Context: Within the field of Mining Software Repositories, there are numerous methods employed to filter datasets in order to avoid analysing low-quality projects. Unfortunately, the existing filtering methods have not kept up with the growth of existing data sources, such as GitHub, and researchers often rely on quick and dirty techniques to curate datasets.

Objective: The objective of this study is to develop a method capable of filtering large quantities of software projects in a resource-efficient way.

Method: This study follows the Design Science Research (DSR) methodology. The proposed method, PHANTOM, extracts five measures from Git logs. Each measure is transformed into a time-series, which is represented as a feature vector for clustering using the k-means algorithm.

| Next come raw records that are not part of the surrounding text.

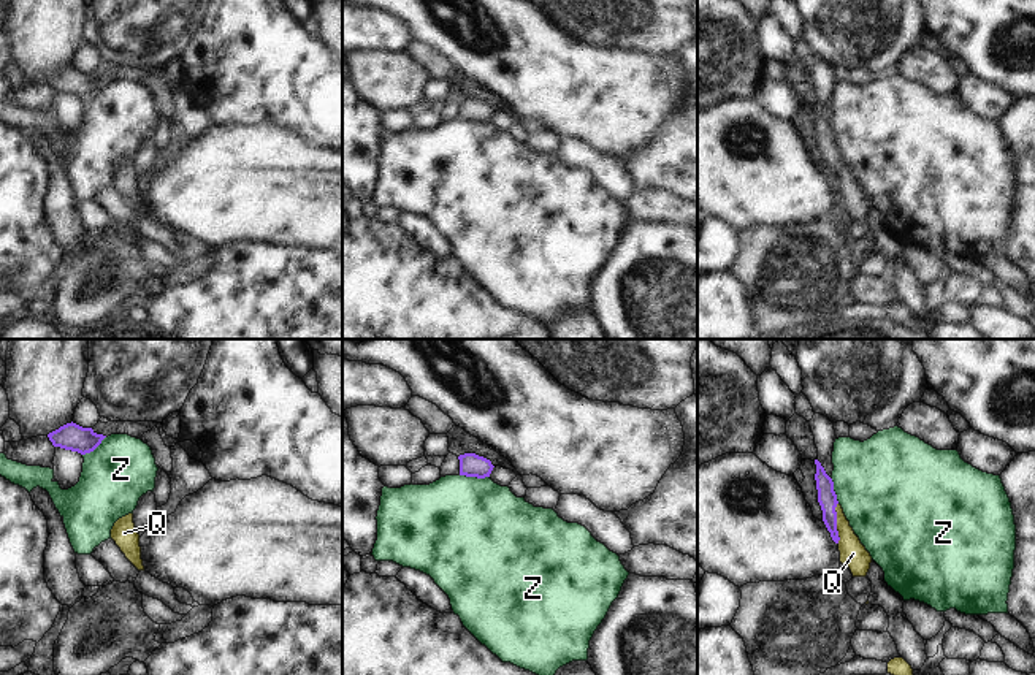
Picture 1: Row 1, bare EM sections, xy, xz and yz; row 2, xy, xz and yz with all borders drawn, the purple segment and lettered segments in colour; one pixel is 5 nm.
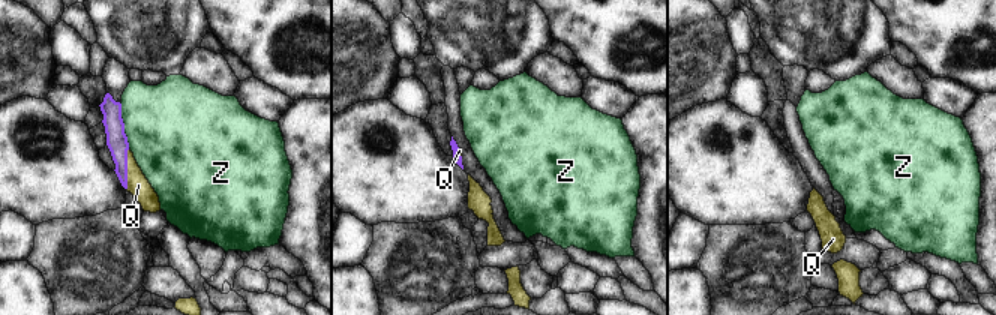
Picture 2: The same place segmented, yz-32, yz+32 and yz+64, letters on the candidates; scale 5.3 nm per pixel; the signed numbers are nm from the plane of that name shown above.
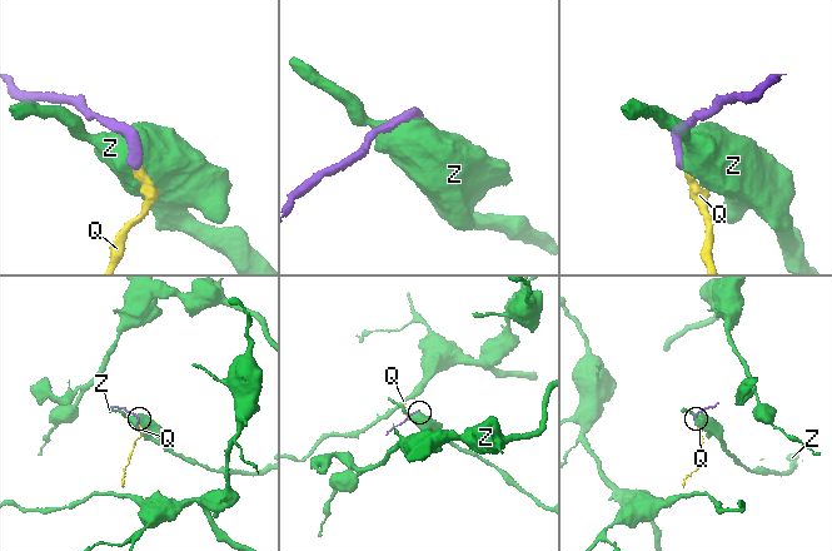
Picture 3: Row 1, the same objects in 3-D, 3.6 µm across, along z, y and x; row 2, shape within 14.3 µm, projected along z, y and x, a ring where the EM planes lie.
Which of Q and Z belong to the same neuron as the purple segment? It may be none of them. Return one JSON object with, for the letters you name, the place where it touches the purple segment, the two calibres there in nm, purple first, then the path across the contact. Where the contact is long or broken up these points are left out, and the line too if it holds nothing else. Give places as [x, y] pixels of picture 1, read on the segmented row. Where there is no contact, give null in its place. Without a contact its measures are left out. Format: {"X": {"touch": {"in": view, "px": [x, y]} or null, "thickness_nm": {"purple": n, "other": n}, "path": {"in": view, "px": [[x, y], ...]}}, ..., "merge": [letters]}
{"Q": {"touch": {"in": "yz", "px": [836, 523]}, "thickness_nm": {"purple": 100, "other": 140}, "path": {"in": "yz", "px": [[826, 496], [836, 523], [853, 553]]}}, "merge": ["Q"]}

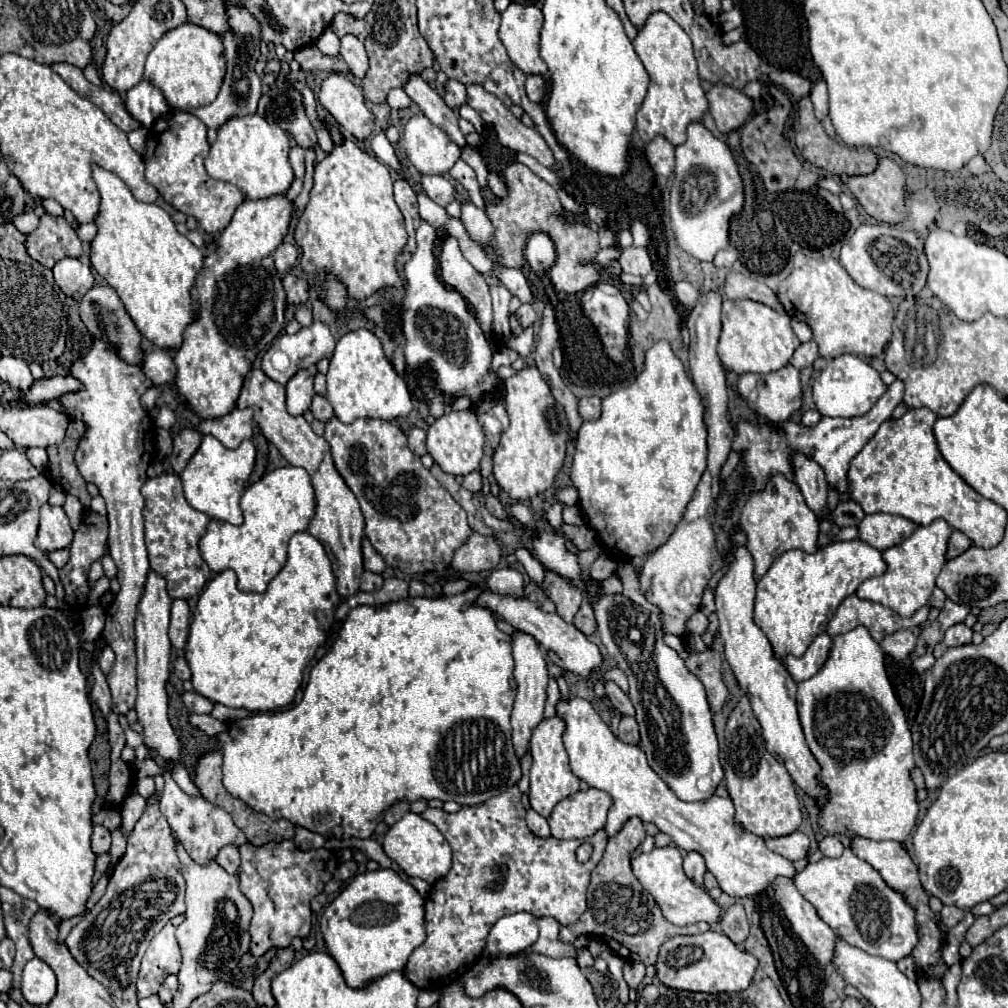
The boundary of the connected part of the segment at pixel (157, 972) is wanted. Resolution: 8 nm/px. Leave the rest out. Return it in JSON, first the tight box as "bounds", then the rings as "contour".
{"bounds":[137,914,185,998],"contour":[[[183,914],[171,918],[165,928],[155,934],[151,940],[139,968],[139,978],[137,978],[137,992],[139,998],[147,998],[159,990],[163,980],[169,974],[177,974],[181,968],[181,954],[179,954],[179,944],[175,938],[175,928],[185,920]]]}

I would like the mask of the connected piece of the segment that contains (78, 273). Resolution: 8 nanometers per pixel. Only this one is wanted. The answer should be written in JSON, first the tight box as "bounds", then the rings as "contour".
{"bounds":[53,258,95,300],"contour":[[[63,258],[53,266],[57,286],[71,298],[81,300],[83,294],[95,284],[91,268],[81,264],[77,258]]]}

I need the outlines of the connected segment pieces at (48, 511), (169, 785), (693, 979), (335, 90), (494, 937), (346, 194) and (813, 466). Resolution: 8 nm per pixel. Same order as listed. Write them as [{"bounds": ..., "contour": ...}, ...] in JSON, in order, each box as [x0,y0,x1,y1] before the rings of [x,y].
[{"bounds":[35,504,73,554],"contour":[[[45,504],[41,508],[41,522],[39,534],[35,538],[35,546],[45,554],[53,550],[67,548],[73,540],[73,530],[69,526],[69,518],[61,506]]]},{"bounds":[159,774,247,864],"contour":[[[171,774],[165,776],[165,790],[163,790],[159,808],[161,808],[163,816],[169,820],[169,826],[171,826],[171,830],[175,832],[177,840],[185,846],[187,854],[189,854],[195,862],[199,862],[199,864],[205,864],[207,860],[215,858],[217,852],[219,852],[219,848],[223,848],[223,846],[227,846],[227,844],[241,846],[241,844],[247,842],[245,834],[233,824],[231,816],[229,816],[223,808],[207,802],[203,796],[187,796],[187,794],[175,784],[175,780],[171,778]]]},{"bounds":[655,930,757,992],"contour":[[[707,930],[695,936],[675,936],[667,940],[659,950],[659,960],[655,964],[657,978],[661,984],[691,992],[739,992],[747,990],[755,976],[757,958],[741,950],[723,932]]]},{"bounds":[319,74,375,140],"contour":[[[331,74],[319,92],[319,102],[333,114],[333,118],[351,132],[357,140],[367,140],[375,128],[375,116],[365,106],[361,88],[341,74]]]},{"bounds":[485,912,539,956],"contour":[[[529,912],[503,916],[491,928],[485,952],[489,956],[511,956],[533,946],[539,936],[537,918]]]},{"bounds":[295,138,407,302],"contour":[[[343,138],[341,144],[333,144],[333,150],[323,160],[315,162],[313,180],[309,202],[295,228],[295,242],[301,248],[301,268],[315,276],[315,286],[321,282],[321,272],[333,272],[347,284],[349,296],[357,302],[363,302],[387,286],[401,288],[399,272],[395,270],[395,258],[407,242],[407,232],[403,214],[393,200],[393,180],[389,176],[389,168],[375,156],[369,156],[365,150],[361,150],[353,140]]]},{"bounds":[791,452,829,514],"contour":[[[801,452],[791,454],[791,466],[795,474],[795,484],[799,486],[807,506],[815,514],[821,514],[827,504],[827,492],[829,492],[823,468],[813,458],[807,458]]]}]

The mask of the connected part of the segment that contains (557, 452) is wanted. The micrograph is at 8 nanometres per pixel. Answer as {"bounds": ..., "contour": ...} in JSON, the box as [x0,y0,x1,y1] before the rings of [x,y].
{"bounds":[493,366,569,502],"contour":[[[535,366],[519,370],[503,384],[505,408],[509,414],[509,428],[501,434],[499,448],[493,454],[493,474],[497,484],[513,498],[527,502],[533,496],[553,486],[557,472],[565,460],[569,440],[569,424],[563,406],[553,398],[547,382]]]}

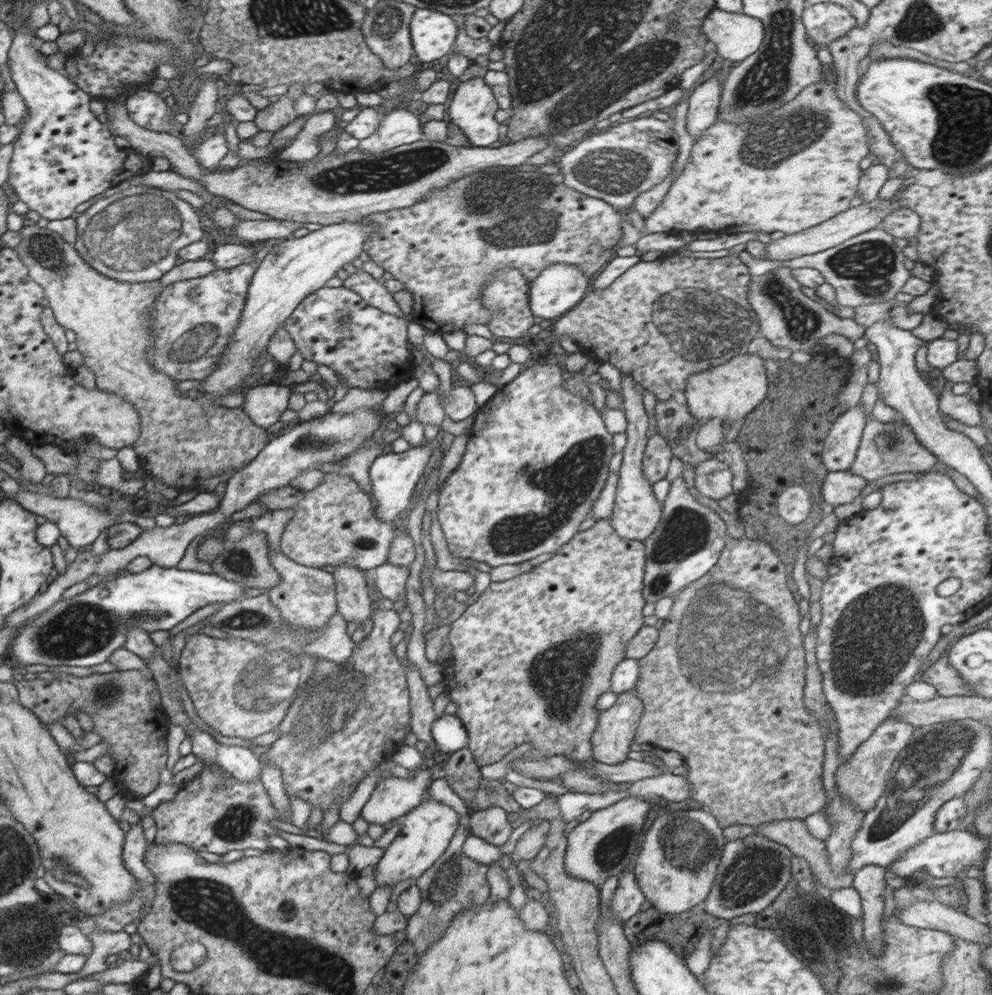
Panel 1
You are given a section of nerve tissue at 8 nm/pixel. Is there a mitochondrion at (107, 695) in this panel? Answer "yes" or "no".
yes

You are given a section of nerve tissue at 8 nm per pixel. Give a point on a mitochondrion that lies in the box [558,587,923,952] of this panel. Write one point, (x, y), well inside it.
(687, 845)

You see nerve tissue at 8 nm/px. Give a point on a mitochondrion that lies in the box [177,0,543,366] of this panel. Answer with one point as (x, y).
(386, 174)

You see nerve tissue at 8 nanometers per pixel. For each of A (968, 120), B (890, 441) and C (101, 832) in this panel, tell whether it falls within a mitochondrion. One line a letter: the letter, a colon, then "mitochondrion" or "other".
A: mitochondrion
B: mitochondrion
C: other

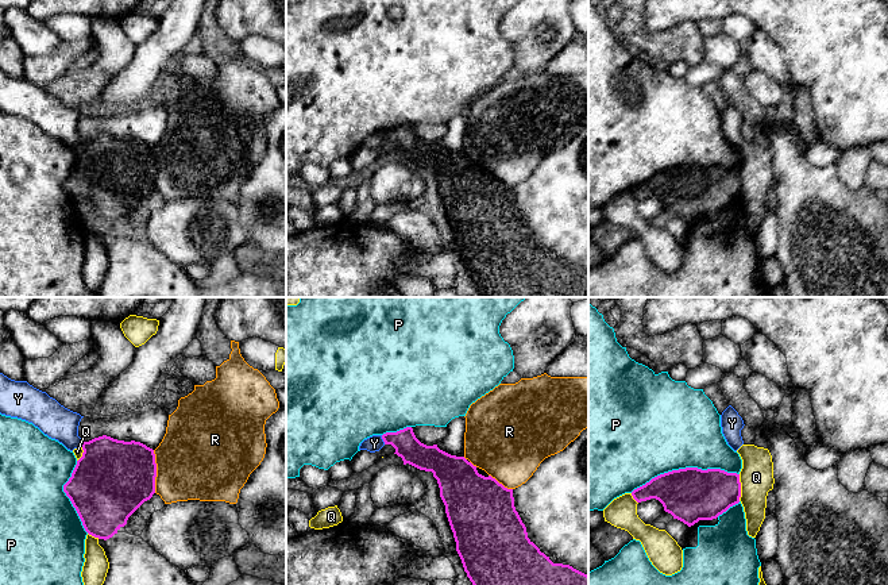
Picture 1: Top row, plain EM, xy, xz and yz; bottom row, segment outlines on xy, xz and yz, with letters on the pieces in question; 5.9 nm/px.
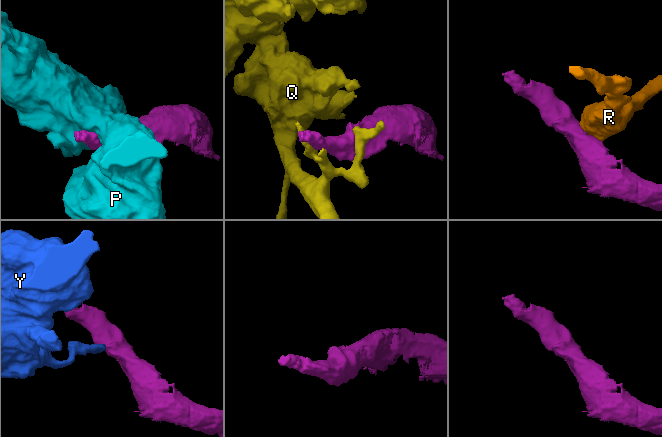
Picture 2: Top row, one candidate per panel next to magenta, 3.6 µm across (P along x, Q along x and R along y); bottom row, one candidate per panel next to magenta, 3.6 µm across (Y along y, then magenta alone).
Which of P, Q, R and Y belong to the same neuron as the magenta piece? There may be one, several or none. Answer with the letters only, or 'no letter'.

Results: Using the ground truth from a previous study, PHANTOM was shown to be able to rediscover the ground truth on the training dataset, and was able to identify “engineered” projects with up to 0.87 Precision and 0.94 Recall on the validation dataset. PHANTOM downloaded and processed the metadata of 1,786,601 GitHub repositories in 21.5 days using a single personal computer, which is over 33% faster than the previous study which used a computer cluster of 200 nodes. The possibility of applying the method outside of the open-source community was investigated by curating 100 repositories owned by two companies.

Conclusions: It is possible to use an unsupervised approach to identify engineered projects. PHANTOM was shown to be competitive compared to the existing supervised approaches while reducing the hardware requirements by two orders of magnitude.